Ethanol fuel replacing common gasoline

Ethanol fuel, which was introduced to local consumers in Vietnam last year, is considered as an appropriate replacement for common gasoline as oil and coal mines are gradually being depleted.

People park at a gas station in HCMC for refill. Ethanol fuel was introduced to Vietnamese consumers last year (Photo:Minh Tri)

The new fuel, also known as gasohol E5, comprised of 5 percent ethanol and 95 percent A92 fuel and partly made from ethanol (ethyl alcohol) is a new fuel which is said to save energy, better protect engines, reduce environmental pollution.

Among the first ethanol fuel producers, Dong Xanh Joint Stock Company has built the ethanol plant Dai Tan with an investment of VND600 billion (US$30 million) in the central province of Quang Nam.

Dai Tan’s annual output amounts to 100,000 tons, an equivalent of 125 million liters per year.

“There are 40 gas stations offering gasohol E5 nationwide. We are study on producing gasohol E10, which comprises of 10 percent ethanol,” said Dong Xanh chairman Luu Quang Thai.

“Ethanol fuel is cheaper than other kinds of gas by several hundred dongs a liter. According to my calculation, daily sales of 16 million liters of gasohol E10 helps save VND16 billion ($800,000).

“In addition, cassava refuse left from the ethanol fuel production will be used as bio-fertilizer, which can be offered to cassava farmers at low prices. [Dried cassava is the main material of ethanol production]”

However, experts say sales of ethanol fuel are low compared to other kinds of gasoline’s as local consumers remain cautious about the new fuel. Just a few of companies can afford bio-fuel production, which requires huge investments.

Experts are also concerned on the supply of materials for ethanol fuel plants as flour plants also need cassava.

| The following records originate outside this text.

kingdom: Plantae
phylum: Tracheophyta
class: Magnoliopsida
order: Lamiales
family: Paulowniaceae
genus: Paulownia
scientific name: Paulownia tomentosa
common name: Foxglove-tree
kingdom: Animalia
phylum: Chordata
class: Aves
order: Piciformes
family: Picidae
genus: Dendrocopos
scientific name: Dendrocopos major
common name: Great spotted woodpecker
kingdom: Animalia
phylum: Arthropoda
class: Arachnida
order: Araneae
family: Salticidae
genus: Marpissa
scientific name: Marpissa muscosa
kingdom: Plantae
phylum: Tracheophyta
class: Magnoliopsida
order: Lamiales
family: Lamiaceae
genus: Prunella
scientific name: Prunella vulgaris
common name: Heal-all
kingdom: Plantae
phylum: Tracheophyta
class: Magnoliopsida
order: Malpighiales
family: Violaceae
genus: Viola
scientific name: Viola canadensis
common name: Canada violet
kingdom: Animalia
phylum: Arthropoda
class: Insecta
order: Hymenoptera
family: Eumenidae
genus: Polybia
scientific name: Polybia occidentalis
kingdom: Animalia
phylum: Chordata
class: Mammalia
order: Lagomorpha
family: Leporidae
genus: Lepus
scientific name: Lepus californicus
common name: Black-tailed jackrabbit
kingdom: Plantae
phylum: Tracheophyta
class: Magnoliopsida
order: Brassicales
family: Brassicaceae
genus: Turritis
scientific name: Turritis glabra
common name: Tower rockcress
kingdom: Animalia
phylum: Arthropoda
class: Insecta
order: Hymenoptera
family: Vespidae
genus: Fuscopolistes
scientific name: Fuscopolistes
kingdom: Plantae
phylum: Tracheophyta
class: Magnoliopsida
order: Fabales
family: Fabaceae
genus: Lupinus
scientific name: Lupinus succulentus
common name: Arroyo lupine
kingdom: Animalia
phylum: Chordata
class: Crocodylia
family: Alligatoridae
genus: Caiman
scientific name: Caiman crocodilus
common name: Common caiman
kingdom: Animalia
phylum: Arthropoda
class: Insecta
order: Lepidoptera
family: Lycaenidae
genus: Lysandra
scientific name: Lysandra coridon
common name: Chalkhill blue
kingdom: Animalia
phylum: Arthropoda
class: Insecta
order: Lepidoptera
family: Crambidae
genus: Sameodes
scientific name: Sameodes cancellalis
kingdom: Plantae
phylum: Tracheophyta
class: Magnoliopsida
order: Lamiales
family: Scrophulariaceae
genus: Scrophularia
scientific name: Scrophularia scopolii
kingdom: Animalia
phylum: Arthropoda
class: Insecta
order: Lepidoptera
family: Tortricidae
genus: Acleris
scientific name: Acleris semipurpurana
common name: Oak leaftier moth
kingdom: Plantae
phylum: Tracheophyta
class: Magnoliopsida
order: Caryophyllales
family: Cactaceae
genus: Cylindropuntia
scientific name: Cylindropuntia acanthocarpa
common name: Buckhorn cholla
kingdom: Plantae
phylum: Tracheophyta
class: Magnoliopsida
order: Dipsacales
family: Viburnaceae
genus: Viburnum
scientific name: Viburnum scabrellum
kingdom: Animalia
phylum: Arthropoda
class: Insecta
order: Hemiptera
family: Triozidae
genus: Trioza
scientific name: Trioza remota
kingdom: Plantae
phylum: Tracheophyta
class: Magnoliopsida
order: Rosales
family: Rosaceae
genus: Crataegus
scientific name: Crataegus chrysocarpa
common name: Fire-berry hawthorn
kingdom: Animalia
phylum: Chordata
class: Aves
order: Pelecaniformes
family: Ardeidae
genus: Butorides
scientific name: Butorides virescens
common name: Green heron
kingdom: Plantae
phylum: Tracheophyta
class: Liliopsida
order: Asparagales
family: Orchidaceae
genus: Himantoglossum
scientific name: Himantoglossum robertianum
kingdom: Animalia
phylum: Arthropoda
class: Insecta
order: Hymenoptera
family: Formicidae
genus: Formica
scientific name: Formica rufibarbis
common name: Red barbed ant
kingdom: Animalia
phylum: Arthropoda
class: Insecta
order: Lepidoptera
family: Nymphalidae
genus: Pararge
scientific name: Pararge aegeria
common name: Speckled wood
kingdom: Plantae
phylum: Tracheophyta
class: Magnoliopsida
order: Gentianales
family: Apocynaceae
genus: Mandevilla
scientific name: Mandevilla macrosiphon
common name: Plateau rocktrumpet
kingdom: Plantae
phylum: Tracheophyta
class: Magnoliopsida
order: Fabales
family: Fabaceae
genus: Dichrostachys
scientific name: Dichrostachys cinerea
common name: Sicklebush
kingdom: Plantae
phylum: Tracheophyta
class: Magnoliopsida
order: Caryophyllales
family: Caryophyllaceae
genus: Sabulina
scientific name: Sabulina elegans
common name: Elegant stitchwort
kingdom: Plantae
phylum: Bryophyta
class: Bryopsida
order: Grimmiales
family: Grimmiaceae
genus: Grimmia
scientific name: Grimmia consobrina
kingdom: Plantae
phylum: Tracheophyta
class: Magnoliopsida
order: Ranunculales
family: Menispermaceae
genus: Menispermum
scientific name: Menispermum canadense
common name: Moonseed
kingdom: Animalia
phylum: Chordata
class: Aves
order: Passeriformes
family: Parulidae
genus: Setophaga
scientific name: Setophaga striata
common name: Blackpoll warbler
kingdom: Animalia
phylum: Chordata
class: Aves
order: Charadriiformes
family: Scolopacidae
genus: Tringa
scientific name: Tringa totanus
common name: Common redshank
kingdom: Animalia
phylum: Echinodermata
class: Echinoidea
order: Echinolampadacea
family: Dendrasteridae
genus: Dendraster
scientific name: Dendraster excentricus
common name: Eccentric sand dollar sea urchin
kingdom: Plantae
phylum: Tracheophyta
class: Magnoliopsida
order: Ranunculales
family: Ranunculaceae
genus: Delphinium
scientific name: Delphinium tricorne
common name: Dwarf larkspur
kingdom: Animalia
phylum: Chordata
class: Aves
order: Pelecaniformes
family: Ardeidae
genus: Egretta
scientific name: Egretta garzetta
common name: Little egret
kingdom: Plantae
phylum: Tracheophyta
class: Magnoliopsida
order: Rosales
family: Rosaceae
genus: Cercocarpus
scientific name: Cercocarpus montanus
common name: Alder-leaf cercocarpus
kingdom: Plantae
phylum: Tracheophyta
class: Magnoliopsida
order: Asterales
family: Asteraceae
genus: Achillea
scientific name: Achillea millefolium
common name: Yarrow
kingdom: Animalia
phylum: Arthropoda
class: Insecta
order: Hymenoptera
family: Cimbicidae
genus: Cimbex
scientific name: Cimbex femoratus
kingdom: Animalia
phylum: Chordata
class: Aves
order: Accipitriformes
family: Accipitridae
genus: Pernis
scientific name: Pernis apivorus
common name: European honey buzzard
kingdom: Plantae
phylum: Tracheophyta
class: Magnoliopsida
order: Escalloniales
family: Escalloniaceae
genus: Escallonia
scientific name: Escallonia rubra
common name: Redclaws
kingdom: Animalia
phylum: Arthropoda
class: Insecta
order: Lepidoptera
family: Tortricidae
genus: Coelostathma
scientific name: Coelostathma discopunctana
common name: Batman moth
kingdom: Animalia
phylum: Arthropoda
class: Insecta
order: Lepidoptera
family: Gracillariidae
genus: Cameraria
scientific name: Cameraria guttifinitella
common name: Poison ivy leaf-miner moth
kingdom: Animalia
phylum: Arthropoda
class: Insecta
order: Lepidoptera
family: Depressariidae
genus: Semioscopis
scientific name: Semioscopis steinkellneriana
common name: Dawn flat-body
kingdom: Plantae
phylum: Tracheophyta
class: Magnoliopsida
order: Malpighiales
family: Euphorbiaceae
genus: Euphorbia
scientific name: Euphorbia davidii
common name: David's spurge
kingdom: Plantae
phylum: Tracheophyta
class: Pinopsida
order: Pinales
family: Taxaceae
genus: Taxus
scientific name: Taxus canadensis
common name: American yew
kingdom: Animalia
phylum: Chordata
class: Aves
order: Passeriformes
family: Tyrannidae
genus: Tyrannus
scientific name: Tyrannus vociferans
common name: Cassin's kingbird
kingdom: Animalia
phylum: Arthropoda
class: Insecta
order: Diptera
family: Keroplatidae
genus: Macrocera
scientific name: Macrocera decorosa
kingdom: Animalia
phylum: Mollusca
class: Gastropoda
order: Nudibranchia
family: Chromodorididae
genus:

Thai notices that cassava price was volatile on strong buying from plants and traders. “If the cassava supply from the central and highland regions is unstable, we will import materials,” he said.

Petroleum product importers will be asked to add ethanol (ethyl alcohol) into their fuel, starting next year, according to a project to make bio-fuel use compulsory in Vietnam.
The measure is currently being drafted by the Ministry of Industry and Trade. Vietnam’s Prime Minister approved a project to develop bio-fuel here in 2007.
PV Oil and Petec, both subsidiaries of Vietnam National Oil and Gas Group (PetroVietnam), currently sell gasohol E5 (five percent ethanol and 95 percent of A92 fuel) at 38 stations across the country.